● **Directions**:
(a) Which changes does the passage on HVAC performance drift name as making a building perform very differently than it did at move-in?
(b) Can you carry on the passage on HVAC performance drift, picking up after its last sentence?

● **Selected passage**:
"""
4  FM quick reads on HVAC

1. Be Aware Of Factors That Cause HVAC Performance To Slip Over Time

Today's tip from Building Operating Managementcomes from David P. Callan and Kyle Hendricks of Environmental Systems Design: Be aware of factors that cause HVAC performance to slip over time.

Over time, building performance drifts out of tolerance from the original design intent. When tenant occupancy changes, equipment wears and temporary set point adjustments aren't restored, a building will perform very different operationally than it did at move-in. For these reasons, even a fairly new building that was commissioned and aligned with design intent before occupancy, may not be meeting its owner's operational expectations.

There are a few simple explanations for drift. First, the complex controls used in new installations are reliant on sensors. Sensor technology has improved in the last five years; however, these devices still require periodic recalibration and replacement. Secondly, people, both occupants and operators, are not machines. People have minds of their own and are not inclined to mold themselves into the prescribed behavior dictate in the design conditions and sequences of operation. We say that "passive buildings require active occupants" to achieve outstanding performance. But, in most commercial buildings, the opposite logic is employed. Occupants and facility managers alike want buildings to actively control themselves, so that occupants can go about their business with little or no attention paid to the building systems.
"""
● **Dataset excerpts**:
"""
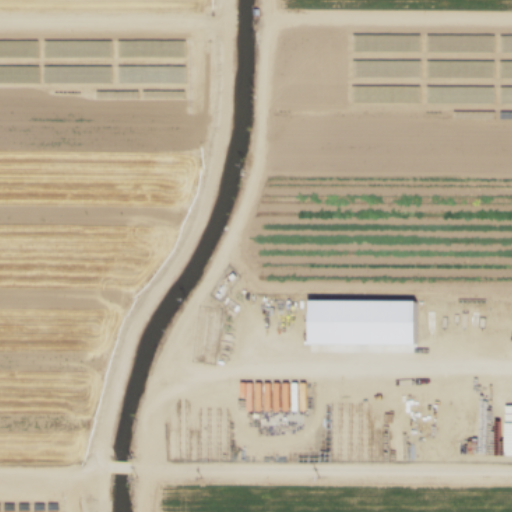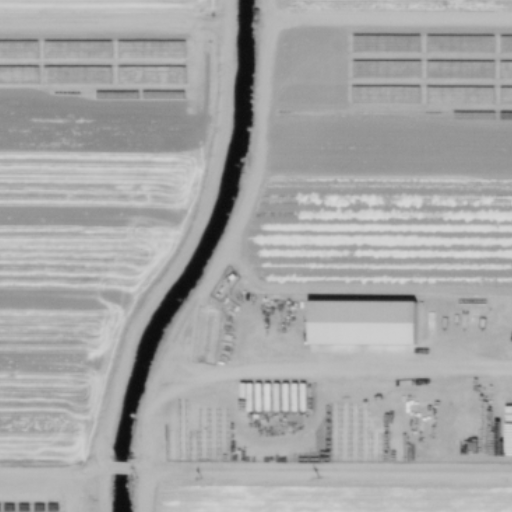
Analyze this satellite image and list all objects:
road: (180, 243)
road: (326, 473)
road: (130, 475)
road: (49, 476)
road: (108, 476)
road: (97, 493)
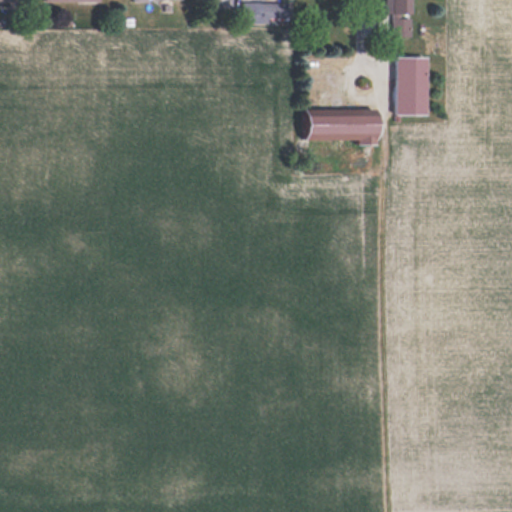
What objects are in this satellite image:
building: (69, 0)
building: (142, 0)
building: (261, 11)
building: (398, 17)
road: (360, 35)
road: (354, 73)
building: (409, 84)
building: (342, 126)
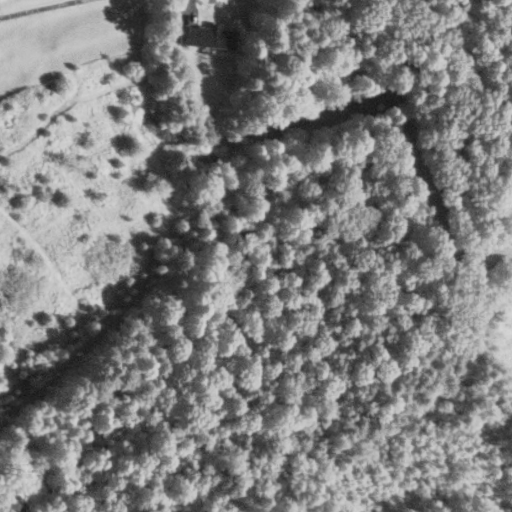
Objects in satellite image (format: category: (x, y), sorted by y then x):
road: (37, 8)
building: (205, 36)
"""
● **Exercise results**:
(a)
- Tenant occupancy changes
- Equipment wears
- Temporary set point adjustments aren't restored

(b)
Even when the components of the system are complex, the control logic should not be. If facility staff, in response to a building occupant complaint or a change in tenancy, cannot quickly find a simple or temporary adjustment to the system, they will be forced to override the controls and deviate from the intended, and presumably optimal, sequence of operations. Considering that building occupants are customers, and the customer is always right, this happens frequently.

Some of the problems that routinely occur include: permanent temperature resets that may result in simultaneous heating and cooling or poor refrigeration performance, system static pressure increases to overcome isolated air distribution issues, automatic start/stop overrides, manual locking of outside air dampers, disabling energy conservation control features, non-functioning sensors, previously unknown control device and valve failure and improper installation of components.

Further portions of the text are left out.